I’ve personally been doing what I can to help out my local watering holes and the bartenders who’ve regularly served me over the years, as I’ve made it a point to tip as generously as possible whenever I patronize my favorite establishments. While I’m certainly not expecting to get anything in return by doing so, I’ve also never turned down any of the free shots that have magically materialized after closing my tab.

According to The Brussels Times, Wim Poppe—the owner of Gitan, a restaurant located near the Belgian city of Leuven—decided to treat a regular to a drink on the house after he stopped in to check on how they were faring and was nice enough to contribute €100 to help them weather the storm.

Given material ::
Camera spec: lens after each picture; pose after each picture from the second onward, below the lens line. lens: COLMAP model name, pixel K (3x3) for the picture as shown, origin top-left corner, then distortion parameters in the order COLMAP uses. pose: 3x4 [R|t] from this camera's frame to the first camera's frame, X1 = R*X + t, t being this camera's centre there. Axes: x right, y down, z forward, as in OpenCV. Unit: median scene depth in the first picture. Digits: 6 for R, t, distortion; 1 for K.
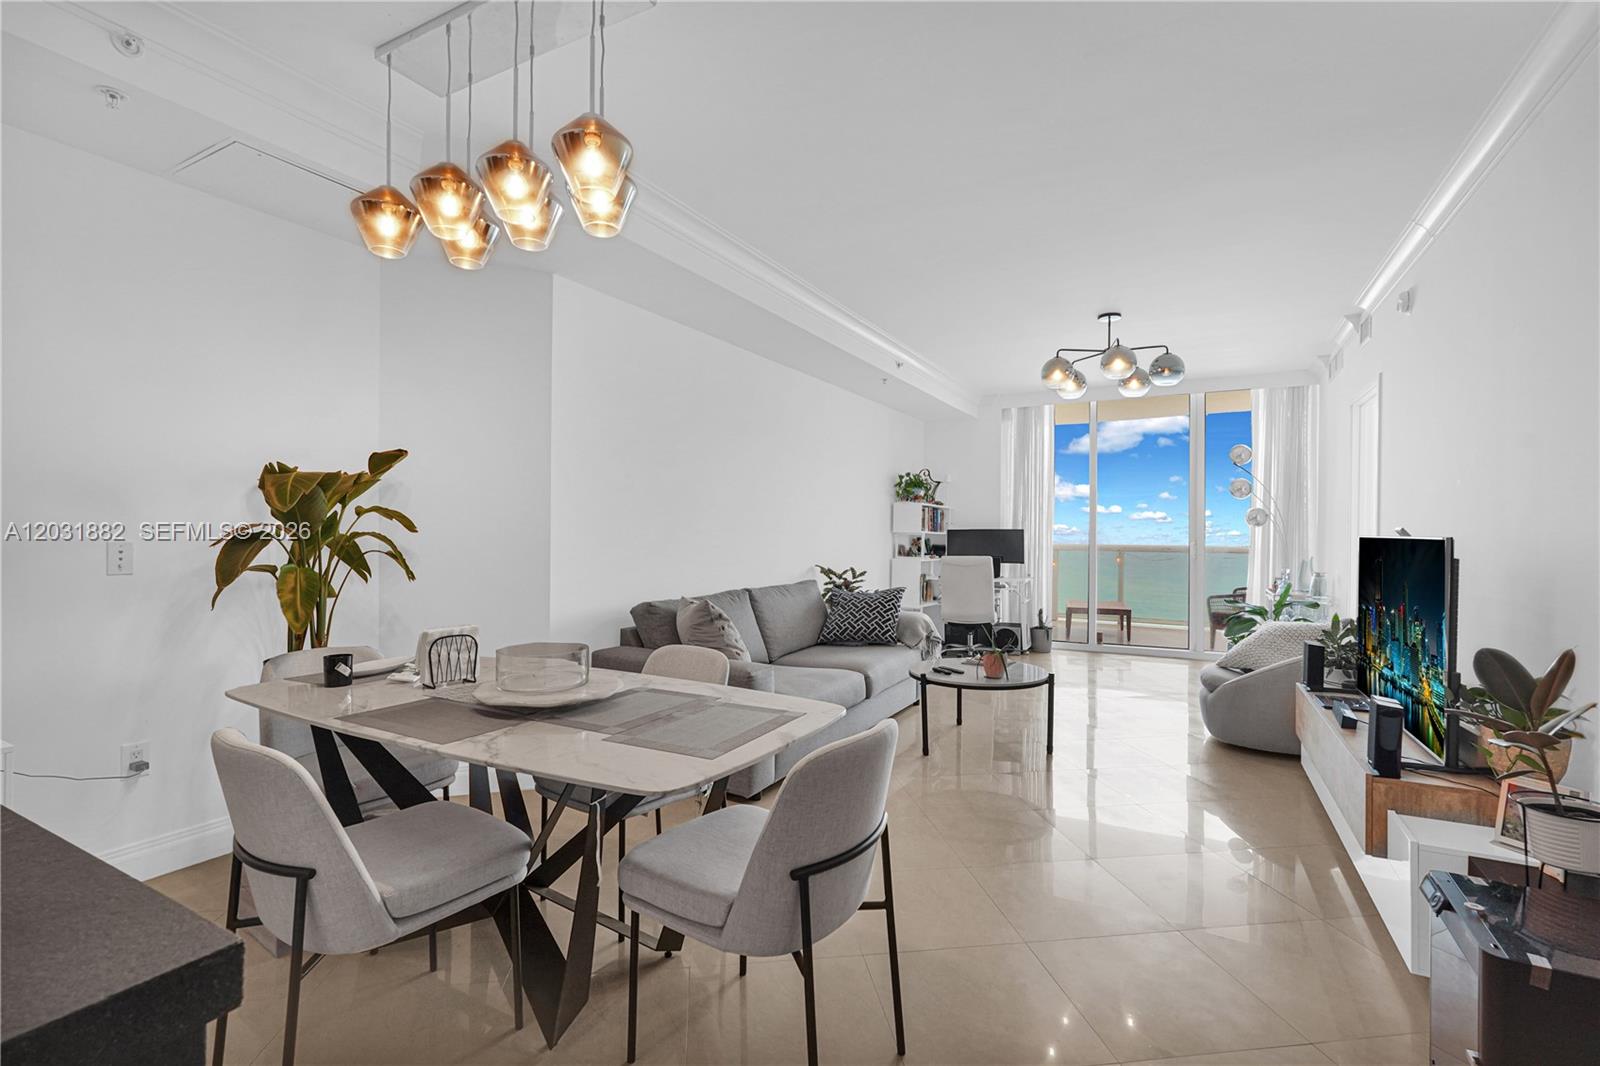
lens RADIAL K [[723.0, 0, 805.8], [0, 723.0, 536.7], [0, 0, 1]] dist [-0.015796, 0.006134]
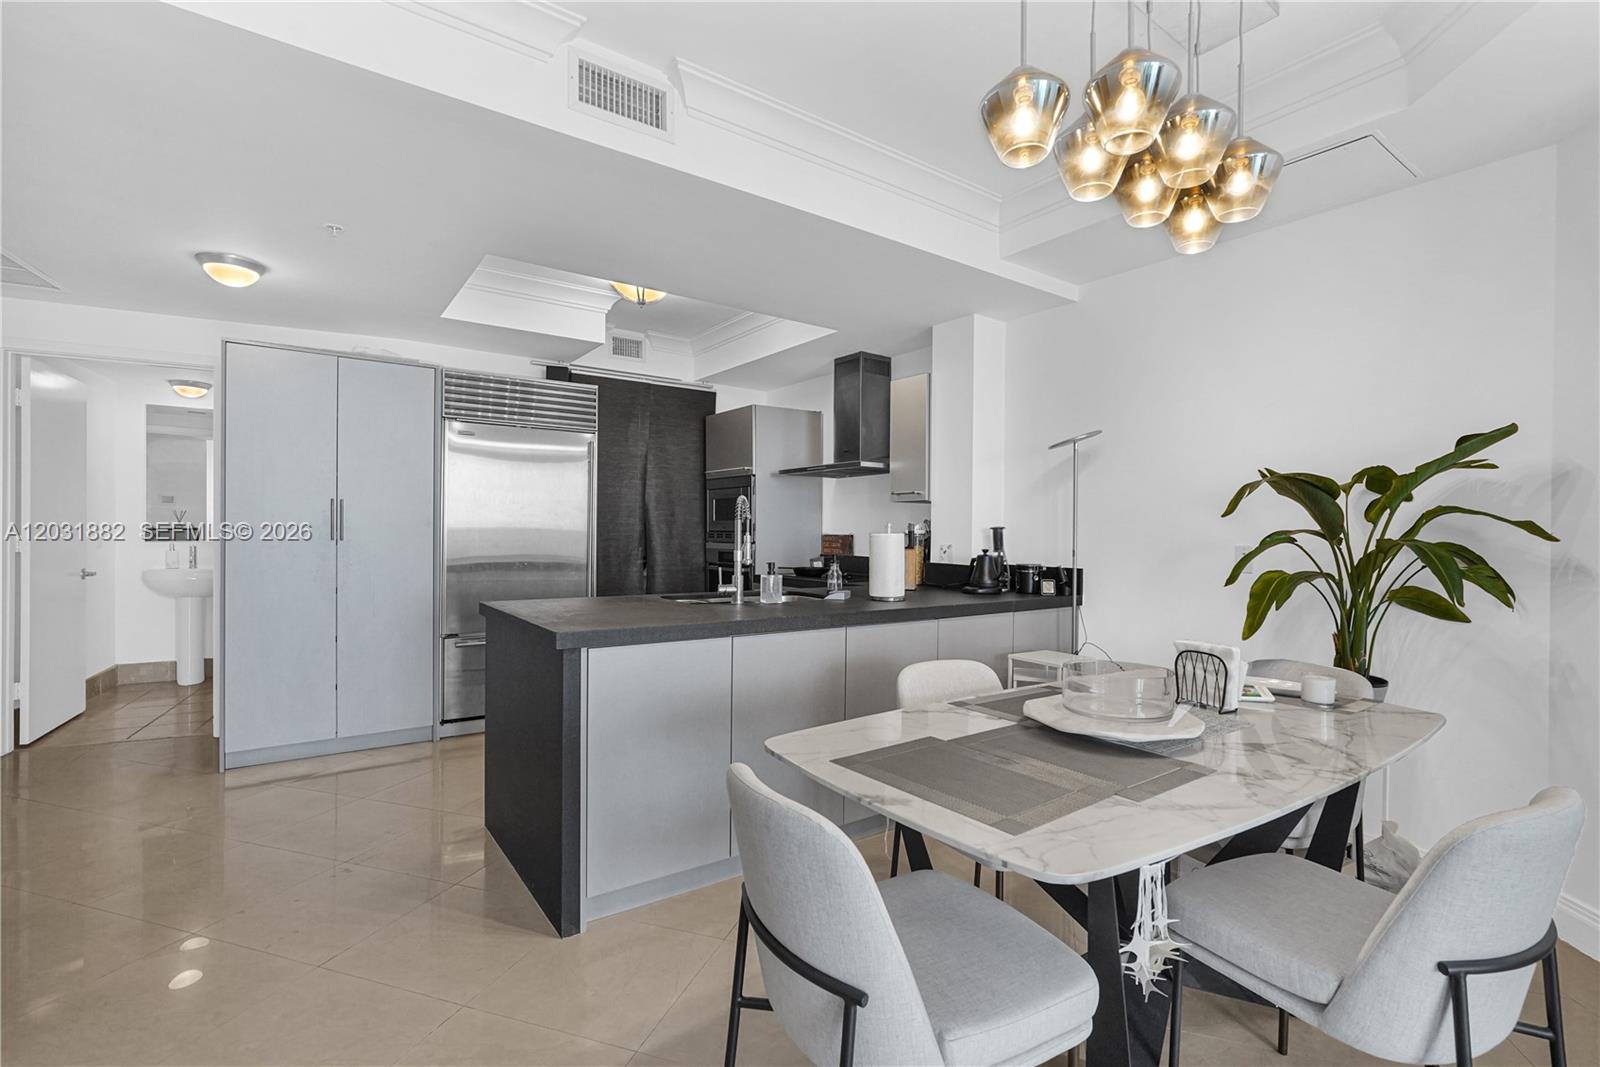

Work request A :: List every proper noun in the passage on tipping bartenders that names a person, a business, a publication, or a city.
Work request B :: Carry the passage on tipping bartenders forward from its last sentence.
The material above has no connection to the passage on tipping bartenders.

Written answer A :: The Brussels Times, Wim Poppe, Gitan, Leuven

Written answer B ::
Poppe opted to thank him by pouring him a beer, which somehow came to the attention of the local police, who ultimately fined him €1,000 for violating a protective measure that prohibited him from serving drinks to anyone on the premises. Poppe was justifiably displeased with that decision and opted to take the case to court, but unfortunately for him, reason did not prevail, as he was ordered to pay €300 in legal fees on top of the original punishment and added insult to injury by sentencing him to three months in prison for good measure.

Poppe is understandably preparing to appeal that ruling and is currently looking for a lawyer to represent him when he hopefully appears in front of a judge who possesses an iota of common sense.